Psalm 19:14 states, “May the words of my mouth and the meditation of my heart be pleasing in your sight, O Lord, my Rock and my Redeemer.” What, then, is Christian meditation, and how should Christians meditate? Unfortunately, the word “meditation” can carry the connotation of something mystical. For some, meditation is clearing the mind while sitting in an unusual position. For others, meditation is communing with the spirit world around us. Concepts such as these most definitely do not characterize Christian meditation.
Christian meditation has nothing to do with practices that have Eastern mysticism as their foundation. Such practices include lectio divina, transcendental meditation, and many forms of what is called contemplative prayer. These have at their core a dangerous premise that we need to “hear God’s voice,” not through His Word, but through personal revelation through meditation. Some churches are filled with people who think they are hearing a “word from the Lord,” often contradicting one another and therefore causing endless divisions within the body of Christ. Christians are not to abandon God’s Word, which is “God-breathed and is useful for teaching, rebuking, correcting and training in righteousness, so that the man of God may be thoroughly equipped for every good work” (2 Timothy 3:16-17). If the Bible is able to thoroughly equip us for every good work, how could we think we need to seek a mystical experience instead of or in addition to it?

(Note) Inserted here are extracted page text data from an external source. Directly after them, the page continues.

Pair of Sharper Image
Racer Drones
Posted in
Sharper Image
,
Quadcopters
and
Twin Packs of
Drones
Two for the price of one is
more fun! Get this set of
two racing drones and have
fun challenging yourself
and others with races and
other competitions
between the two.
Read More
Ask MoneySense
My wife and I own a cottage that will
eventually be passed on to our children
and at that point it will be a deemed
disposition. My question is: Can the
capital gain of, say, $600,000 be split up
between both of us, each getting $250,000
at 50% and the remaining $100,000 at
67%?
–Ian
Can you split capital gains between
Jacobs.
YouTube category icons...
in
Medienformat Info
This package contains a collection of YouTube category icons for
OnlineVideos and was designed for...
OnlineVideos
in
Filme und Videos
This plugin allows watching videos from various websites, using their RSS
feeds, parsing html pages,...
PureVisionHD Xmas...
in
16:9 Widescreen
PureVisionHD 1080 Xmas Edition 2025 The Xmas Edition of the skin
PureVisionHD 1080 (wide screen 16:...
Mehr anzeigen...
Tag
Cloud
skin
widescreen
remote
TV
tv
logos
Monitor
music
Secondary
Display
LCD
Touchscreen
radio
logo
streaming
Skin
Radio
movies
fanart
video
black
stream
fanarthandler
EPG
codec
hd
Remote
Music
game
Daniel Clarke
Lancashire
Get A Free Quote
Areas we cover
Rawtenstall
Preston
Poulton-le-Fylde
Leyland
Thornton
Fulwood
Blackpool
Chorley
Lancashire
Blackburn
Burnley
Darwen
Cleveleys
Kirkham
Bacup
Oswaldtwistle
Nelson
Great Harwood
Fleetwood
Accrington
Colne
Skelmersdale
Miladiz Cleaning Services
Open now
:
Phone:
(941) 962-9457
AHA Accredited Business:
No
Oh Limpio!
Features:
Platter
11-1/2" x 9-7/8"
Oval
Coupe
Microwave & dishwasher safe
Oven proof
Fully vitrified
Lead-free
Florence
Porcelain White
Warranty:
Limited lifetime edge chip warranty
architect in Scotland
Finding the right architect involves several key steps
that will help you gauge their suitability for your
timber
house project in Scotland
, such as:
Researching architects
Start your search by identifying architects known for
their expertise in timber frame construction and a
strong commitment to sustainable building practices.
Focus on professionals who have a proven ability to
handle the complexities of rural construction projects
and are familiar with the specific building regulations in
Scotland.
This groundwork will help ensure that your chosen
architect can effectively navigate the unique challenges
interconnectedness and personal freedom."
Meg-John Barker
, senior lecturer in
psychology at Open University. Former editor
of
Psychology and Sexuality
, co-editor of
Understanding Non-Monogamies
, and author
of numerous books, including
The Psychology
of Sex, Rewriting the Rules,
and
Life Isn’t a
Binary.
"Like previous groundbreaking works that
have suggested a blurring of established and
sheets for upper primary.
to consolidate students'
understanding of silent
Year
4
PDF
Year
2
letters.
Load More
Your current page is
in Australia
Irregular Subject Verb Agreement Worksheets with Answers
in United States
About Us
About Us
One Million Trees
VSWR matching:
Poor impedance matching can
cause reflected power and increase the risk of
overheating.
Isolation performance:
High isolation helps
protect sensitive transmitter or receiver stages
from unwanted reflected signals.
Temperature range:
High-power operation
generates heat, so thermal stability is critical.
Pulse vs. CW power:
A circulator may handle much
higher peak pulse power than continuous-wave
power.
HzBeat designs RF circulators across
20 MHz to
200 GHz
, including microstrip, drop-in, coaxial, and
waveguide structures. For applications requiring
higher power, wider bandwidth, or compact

Christian meditation is to be solely on the Word of God and what it reveals about Him and His works (Psalm 77:10–12; 143:5). David found this to be so, and he describes the man who is “blessed” as one whose “delight is in the law of the LORD, and on his law he meditates day and night” (Psalm 1:2). True Christian meditation is an active thought process whereby we give ourselves to the study of the Word, praying over it and asking God to give us understanding by the Spirit, who has promised to lead us “into all truth” (John 16:13). Then we put this truth into practice, committing ourselves to the Scriptures as the rule for life and practice as we go about our daily activities. This causes spiritual growth and maturing in the things of God as we are taught by His Holy Spirit.